### YOUR GOAL
Could you copy out all of the records below exactly, leaving out every picture?

START DATA FOR THE TASK

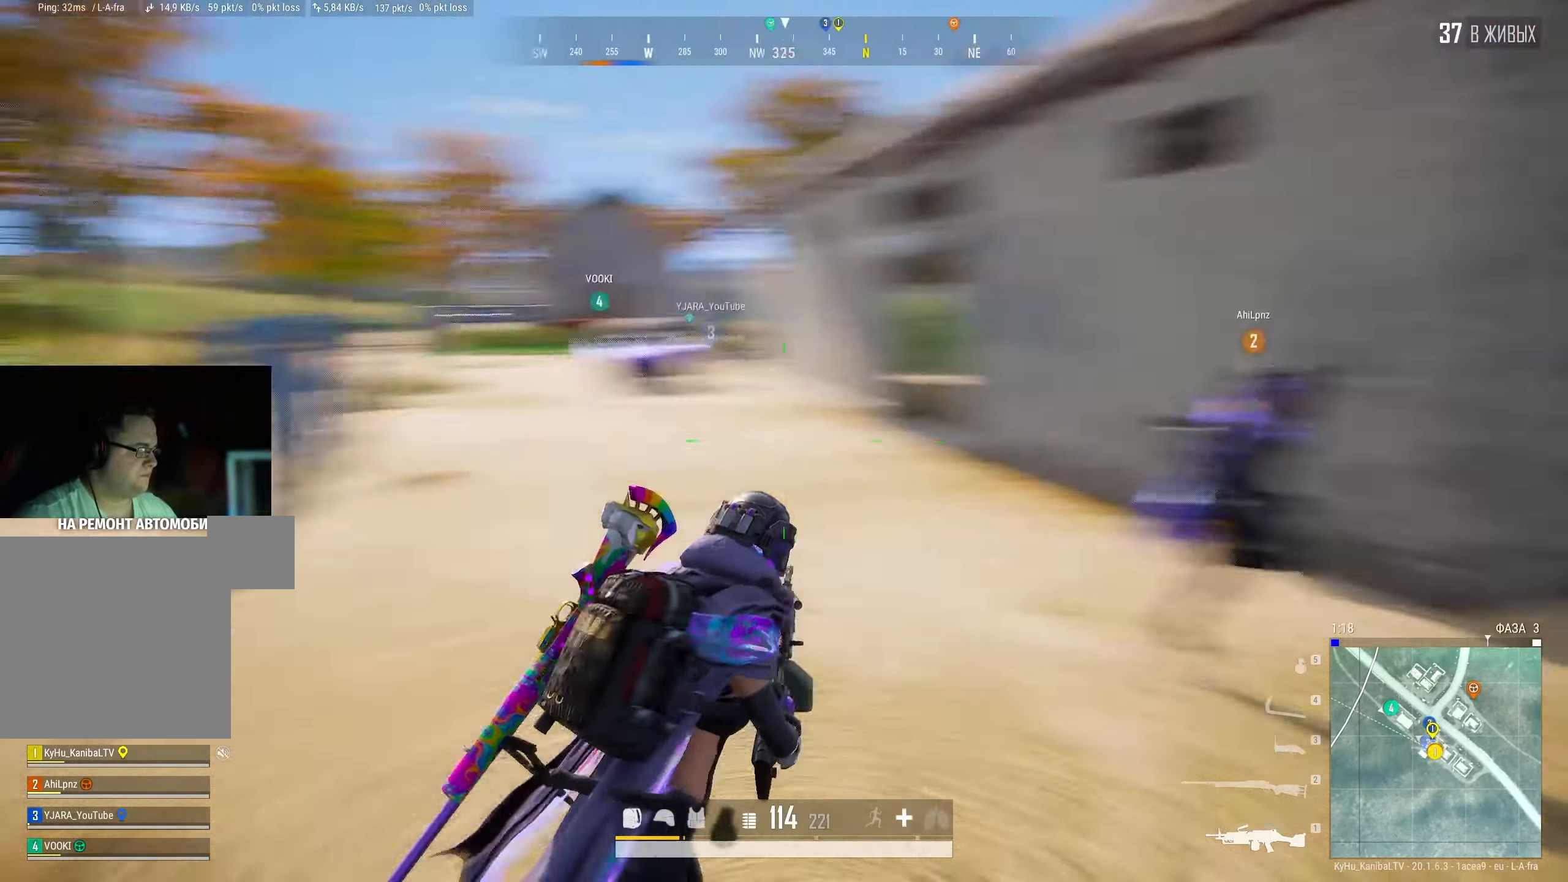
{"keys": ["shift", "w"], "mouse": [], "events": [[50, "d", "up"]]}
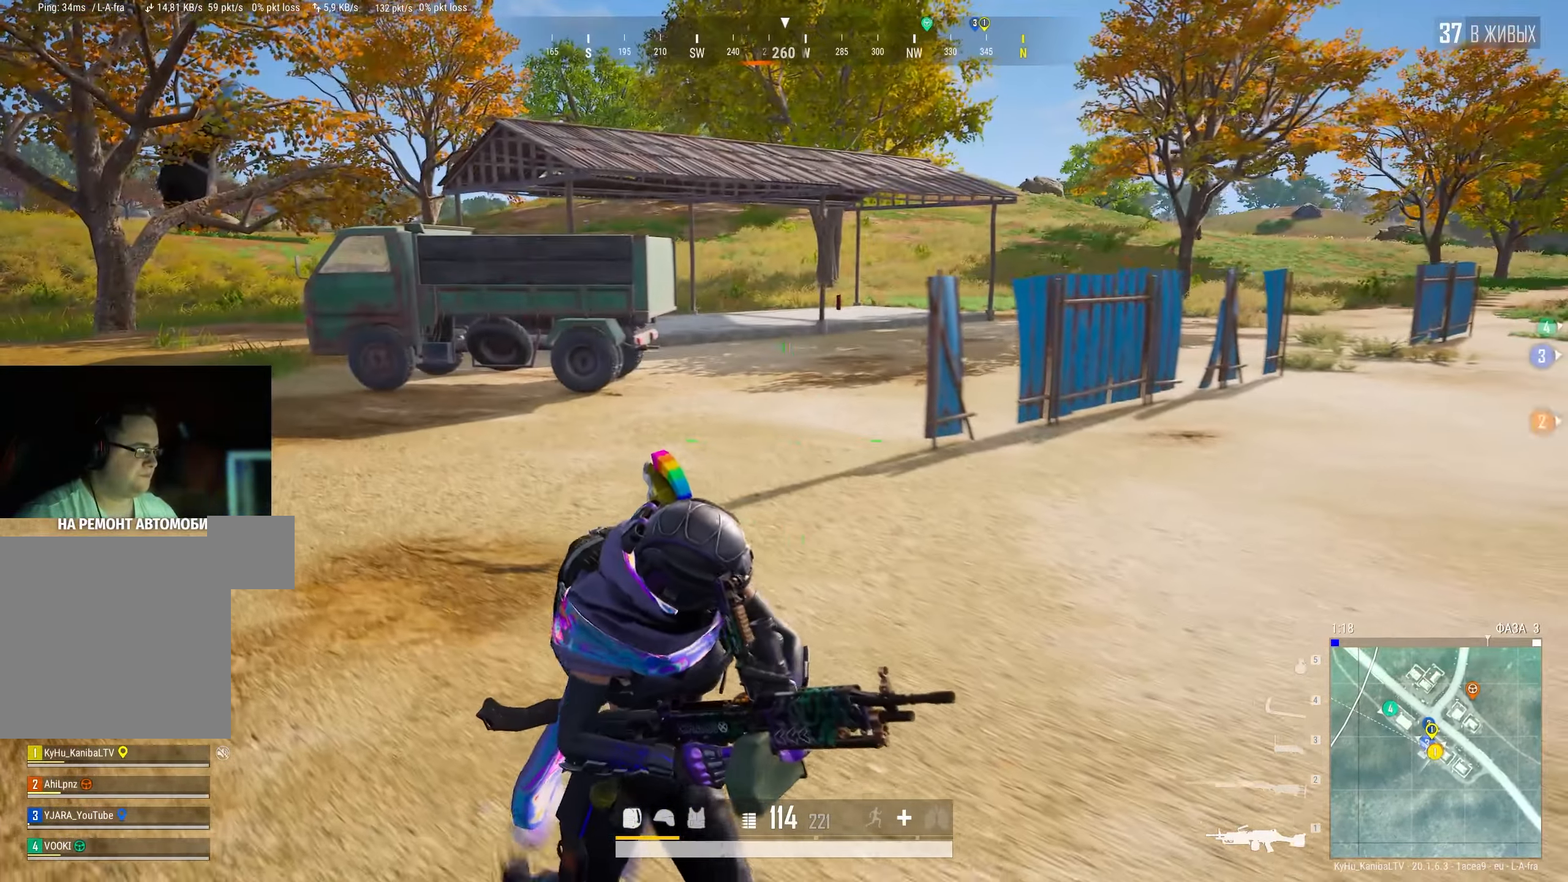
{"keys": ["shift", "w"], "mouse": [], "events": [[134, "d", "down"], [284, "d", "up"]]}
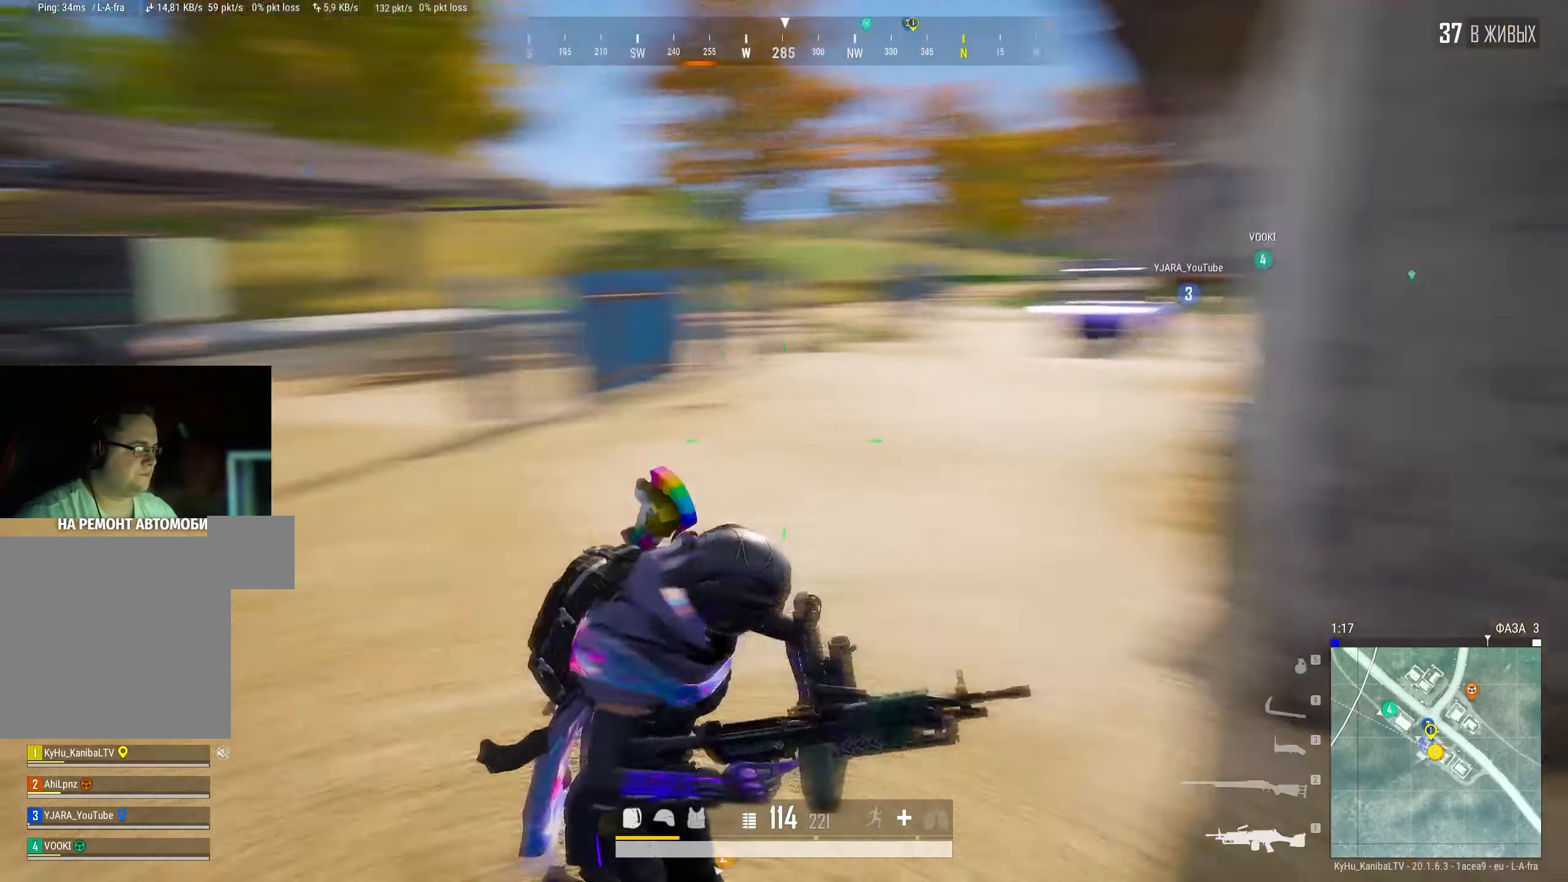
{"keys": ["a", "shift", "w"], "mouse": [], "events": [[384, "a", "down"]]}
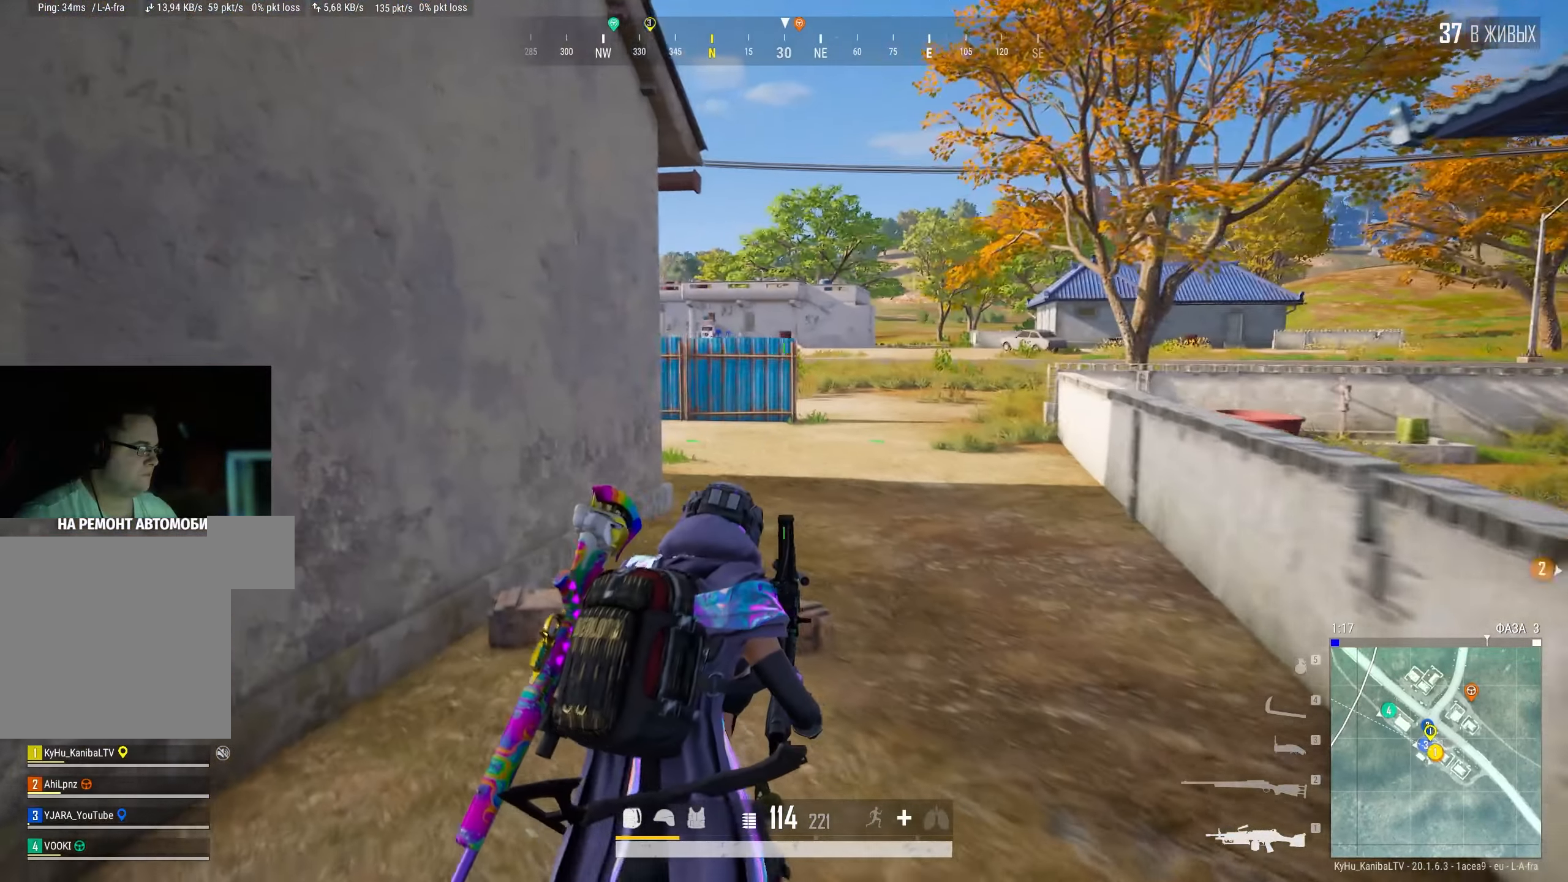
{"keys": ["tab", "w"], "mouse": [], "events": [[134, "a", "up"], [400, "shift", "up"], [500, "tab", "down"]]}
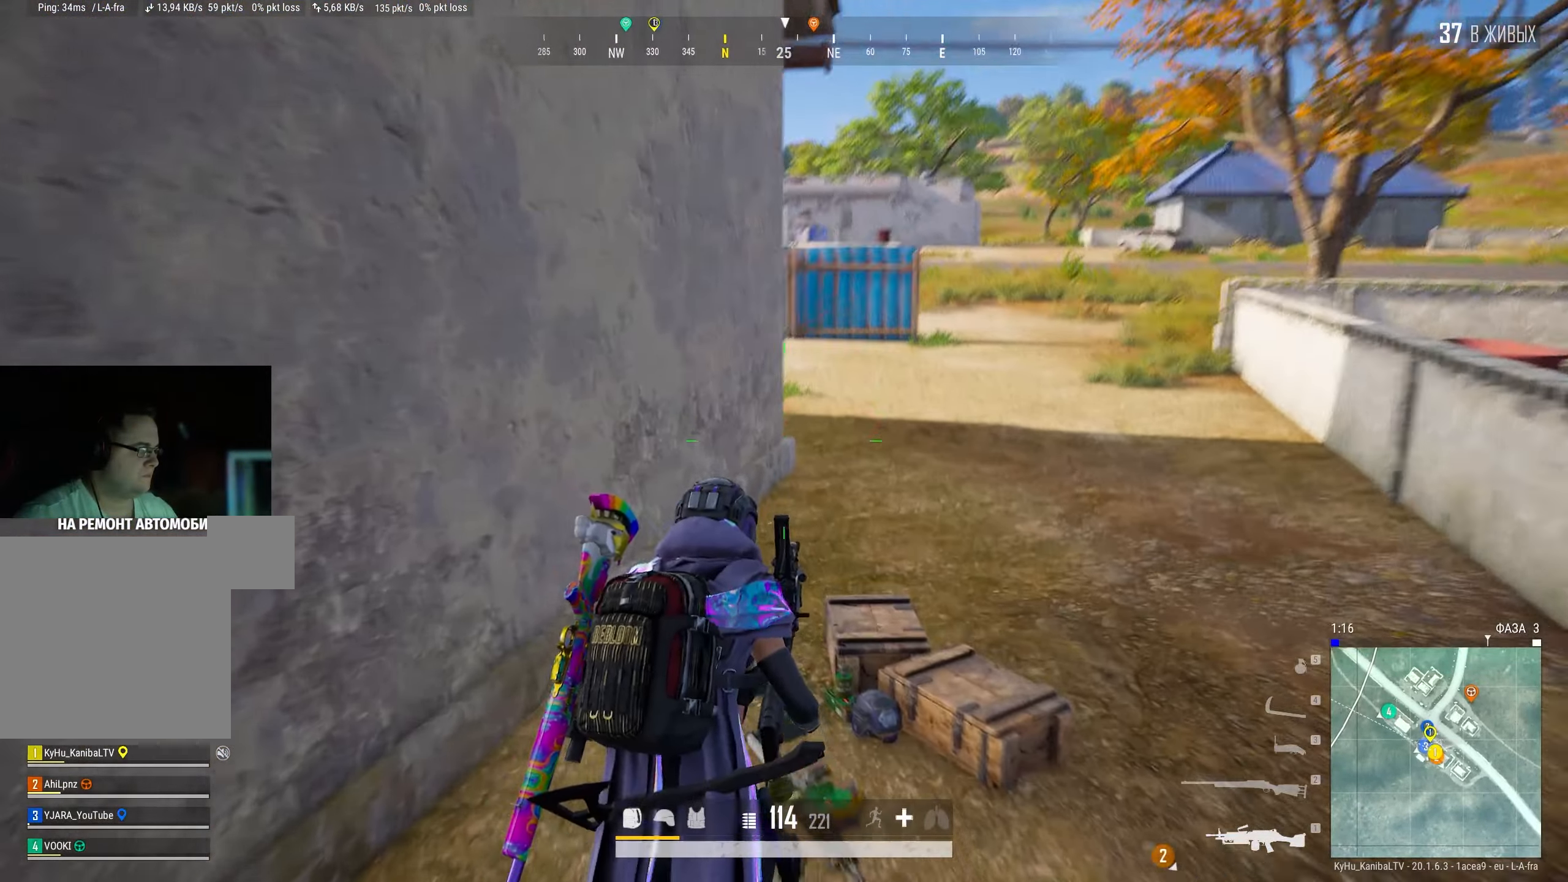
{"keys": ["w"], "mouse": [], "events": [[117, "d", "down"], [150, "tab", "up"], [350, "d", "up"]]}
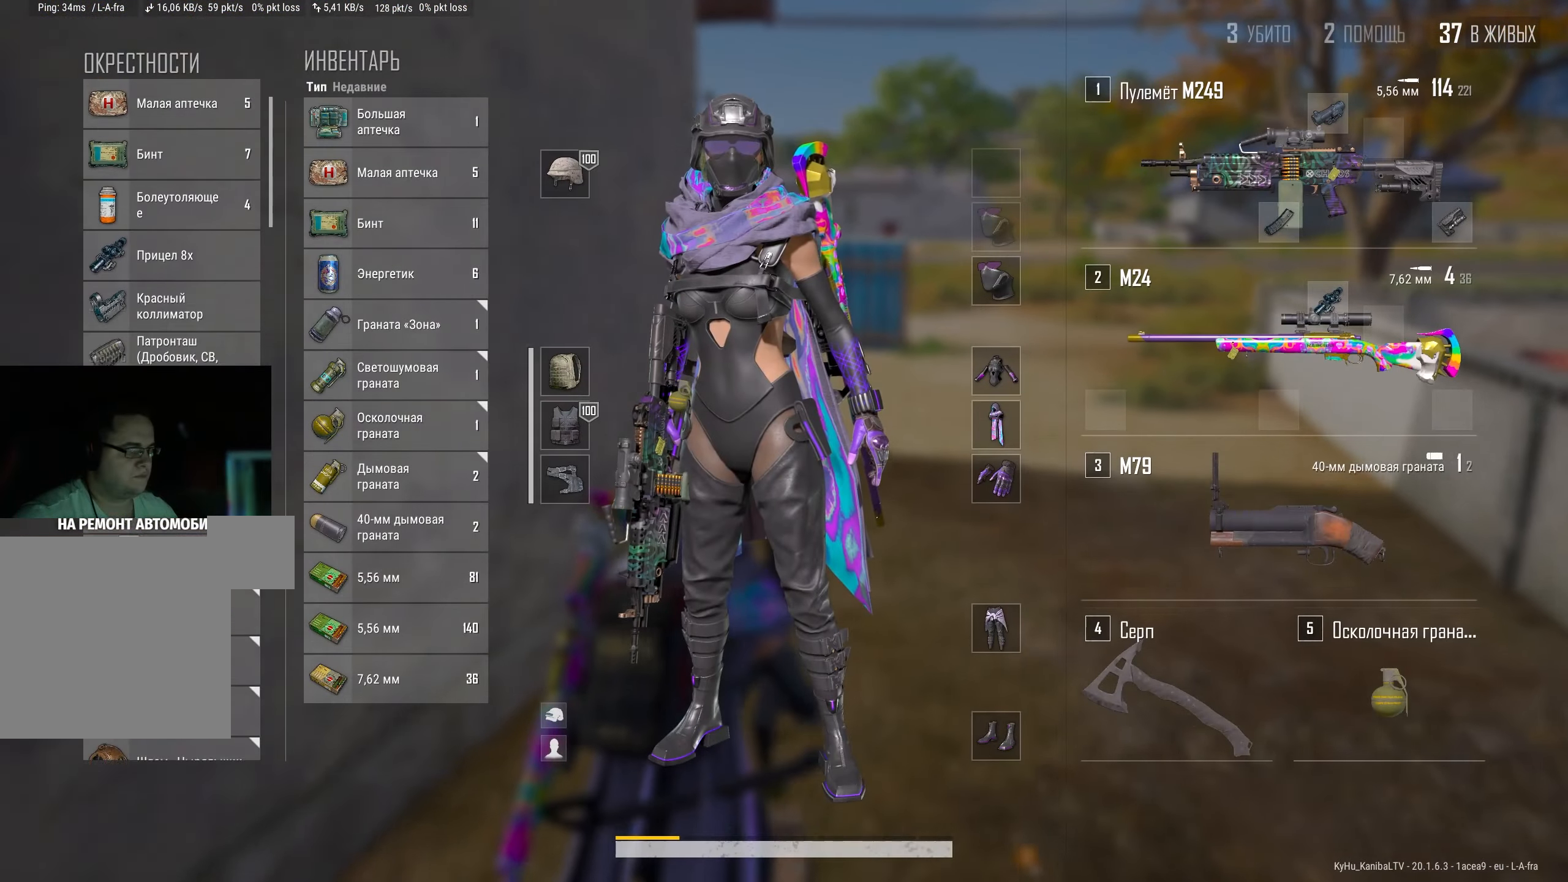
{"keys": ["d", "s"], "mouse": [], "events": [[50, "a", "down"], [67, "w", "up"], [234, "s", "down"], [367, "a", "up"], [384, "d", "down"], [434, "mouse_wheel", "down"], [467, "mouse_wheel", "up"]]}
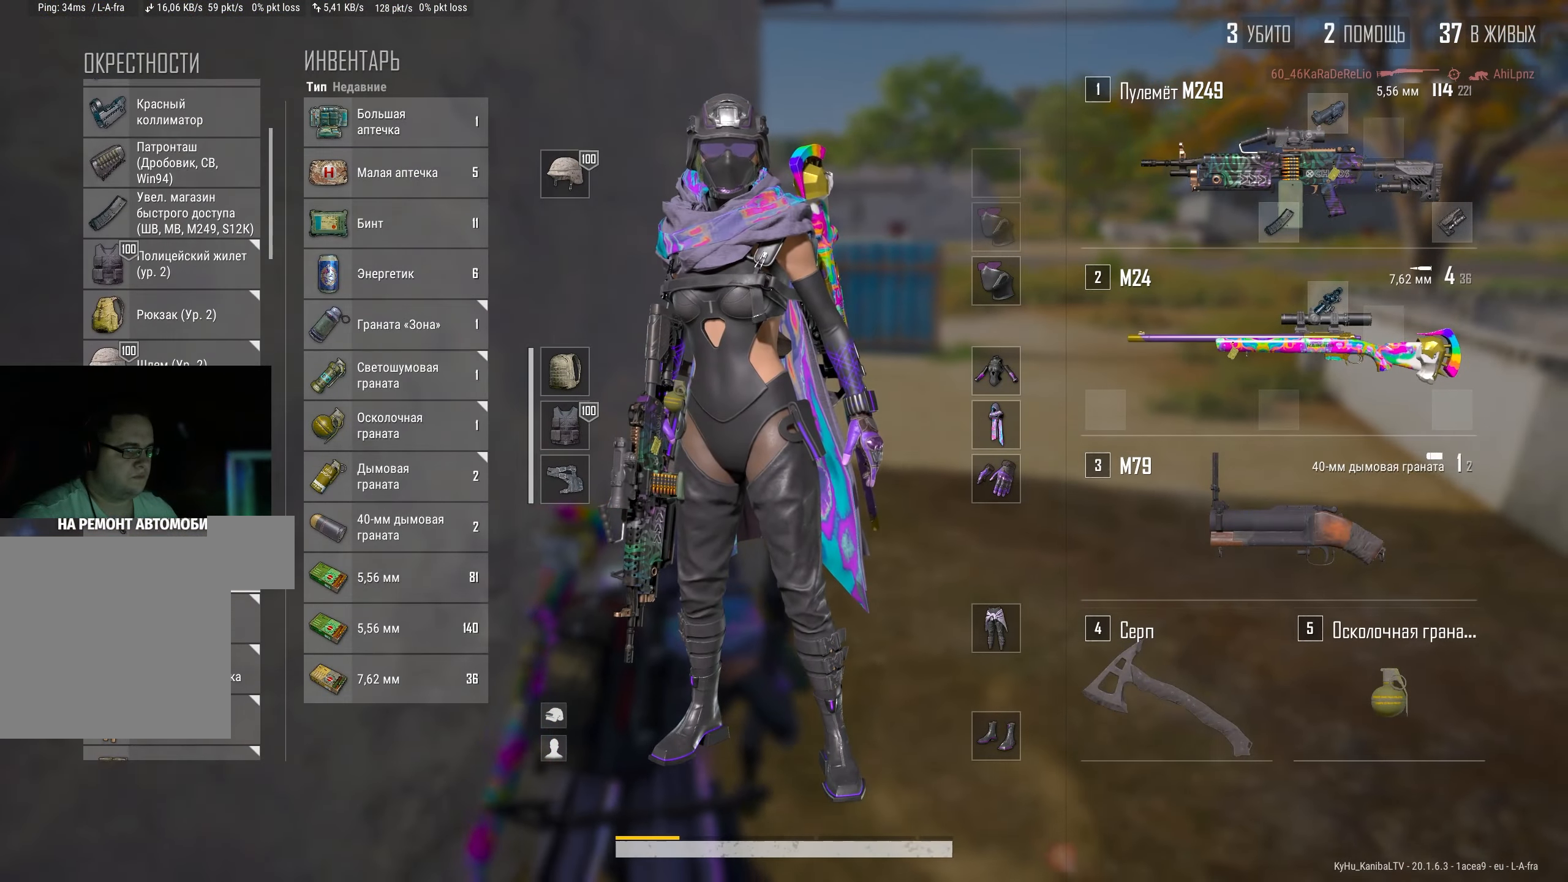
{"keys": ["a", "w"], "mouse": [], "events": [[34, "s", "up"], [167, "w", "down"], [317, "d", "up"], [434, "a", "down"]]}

END DATA FOR THE TASK

### RESPONSE BELOW
{"keys": ["shift", "w"], "mouse": [], "events": [[50, "d", "up"]]}
{"keys": ["shift", "w"], "mouse": [], "events": [[134, "d", "down"], [284, "d", "up"]]}
{"keys": ["a", "shift", "w"], "mouse": [], "events": [[384, "a", "down"]]}
{"keys": ["tab", "w"], "mouse": [], "events": [[134, "a", "up"], [400, "shift", "up"], [500, "tab", "down"]]}
{"keys": ["w"], "mouse": [], "events": [[117, "d", "down"], [150, "tab", "up"], [350, "d", "up"]]}
{"keys": ["d", "s"], "mouse": [], "events": [[50, "a", "down"], [67, "w", "up"], [234, "s", "down"], [367, "a", "up"], [384, "d", "down"], [434, "mouse_wheel", "down"], [467, "mouse_wheel", "up"]]}
{"keys": ["a", "w"], "mouse": [], "events": [[34, "s", "up"], [167, "w", "down"], [317, "d", "up"], [434, "a", "down"]]}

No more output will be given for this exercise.